I have a rather challenging visualization task.
15 geographical regions (data points for plot), each described by 3 continuous values and all these values have confidence intervals. The aim is to visualise this data in a way, which allows to compare/rank these regions (e.g. from poor to good or from low disparity to high disparity).
For example:
- region A: all descriptive values are very low
- region C: two descriptive values very high, one very low
- region F: all descriptive values are very high
Generated data
library(tidyverse)
set.seed(1)
#make new data
df = tibble(
region = c("A", "B", "C", "D", "E", "F", "G", "H", "I", "J", "K", "L", "M", "N", "O"),
prop = rnorm(15, 50, 20),
income = rnorm(15, 10, 4),
sd = rnorm(15, 2, 1))
#add confidence intervals
df = df %>% mutate(
prop_lower = prop - runif(1, 5, 15),
prop_upper = prop + runif(1, 5, 15),
income_lower = income - runif(1, 0.5, 2.2),
income_upper = income + runif(1, 0.5, 2.2),
sd_lower = sd - runif(1, 0.1, 0.6),
sd_upper = sd + runif(1, 0.1, 0.6))
#reorder columns
df = df[c("region", "prop", "prop_lower", "prop_upper", "income", "income_lower", "income_upper", "sd", "sd_lower", "sd_upper")]
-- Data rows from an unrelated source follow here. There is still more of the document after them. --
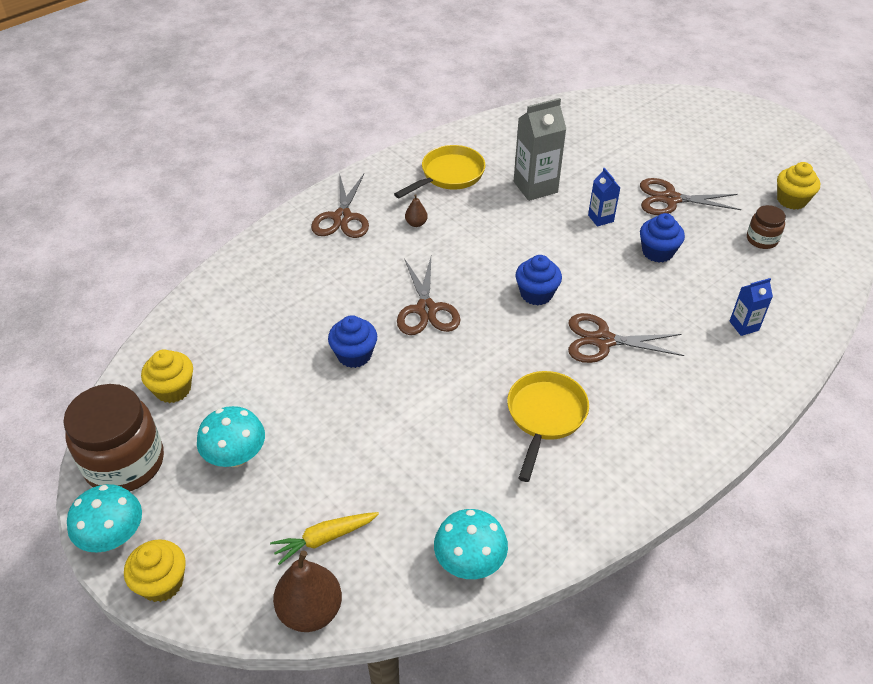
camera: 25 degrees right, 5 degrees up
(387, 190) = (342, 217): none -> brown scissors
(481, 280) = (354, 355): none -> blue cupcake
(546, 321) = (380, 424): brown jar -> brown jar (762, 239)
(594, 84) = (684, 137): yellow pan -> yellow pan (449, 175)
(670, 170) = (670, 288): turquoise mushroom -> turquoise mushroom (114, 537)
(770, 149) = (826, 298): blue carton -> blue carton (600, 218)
region prop prop_lower prop_upper income income_lower income_upper sd sd_lower sd_upper
A 37.470924 30.074630 43.06027 9.820266 8.2283755 11.809923 3.3586796 2.8692222 3.857334
B 53.672866 46.276572 59.26221 9.935239 8.3433489 11.924897 1.8972123 1.4077549 2.395867
C 33.287428 25.891134 38.87677 13.775345 12.1834548 15.765003 2.3876716 1.8982143 2.886326
D 81.905616 74.509322 87.49496 13.284885 11.6929947 15.274542 1.9461950 1.4567376 2.444849
E 56.590155 49.193861 62.17950 12.375605 10.7837152 14.365263 0.6229404 0.1334831 1.121595
F 33.590632 26.194338 39.17998 13.675909 12.0840194 15.665567 1.5850054 1.0955481 2.083660
G 59.748581 52.352287 65.33792 13.128545 11.5366552 15.118203 1.6057100 1.1162527 2.104364
H 64.766494 57.370200 70.35584 10.298260 8.7063699 12.287918 1.9406866 1.4512293 2.439341
I 61.515627 54.119333 67.10497 2.042593 0.4507032 4.032251 3.1000254 2.6105680 3.598680
J 43.892232 36.495938 49.48158 12.479303 10.8874130 14.468961 2.7631757 2.2737184 3.261830
K 80.235623 72.839329 85.82497 9.775485 8.1835950 11.765143 1.8354764 1.3460191 2.334131
L 57.796865 50.400571 63.38621 9.376818 7.7849279 11.366476 1.7466383 1.2571810 2.245293
M 37.575188 30.178894 43.16453 4.116990 2.5251004 6.106648 2.6969634 2.2075060 3.195618
N 5.706002 -1.690292 11.29535 8.087400 6.4955097 10.077057 2.5566632 2.0672059 3.055318
O 72.498618 65.102324 78.08796 11.671766 10.0798762 13.661424 1.3112443 0.8217870 1.809899
Best option I have found for plotting so far
library(patchwork)
#panel 1
A = df %>%
ggplot(aes(x = prop, y = income, color = region, label = region))+
geom_errorbarh(aes(xmin = prop_lower, xmax = prop_upper, height = 0), alpha = 0.8)+
geom_linerange(aes(ymin = income_lower, ymax = income_upper), size = 0.5, alpha = 0.8) +
geom_text(size = 3.5, alpha = 0.8, segment.alpha = 0,
nudge_x = 2,
nudge_y = 0.5)+
geom_point(aes(), size = 1.5)+
theme_classic()+
theme(legend.position = "none")
#panel 2
B = df %>%
ggplot(aes(x = region, y = sd))+
geom_linerange(aes(ymin = sd_lower, ymax = sd_upper), size = 0.5, alpha = 0.8) +
geom_point(aes(), size = 1.5)+
theme_classic()+
theme(legend.position = "none")
#panel 1 and 2
A/B + plot_layout(heights = c(6, 2))
The problem is that you have to check multiple plot panels before making any conclusions about a region.
Or should I think out of the box and do something completely different?
E.g. trying to visualise these regions on a map? Any strategies for this (how to choose the colours etc)?
A random example from google photos
How you guys visualise such data? Any promising three-axis plots?
Provided solutions so far
cdalitz suggested multiple coordinate plot. should be doable with CIs while doing 3 separate ggplots, later connection lines and labels can be added in a graphical program. I made a scheme.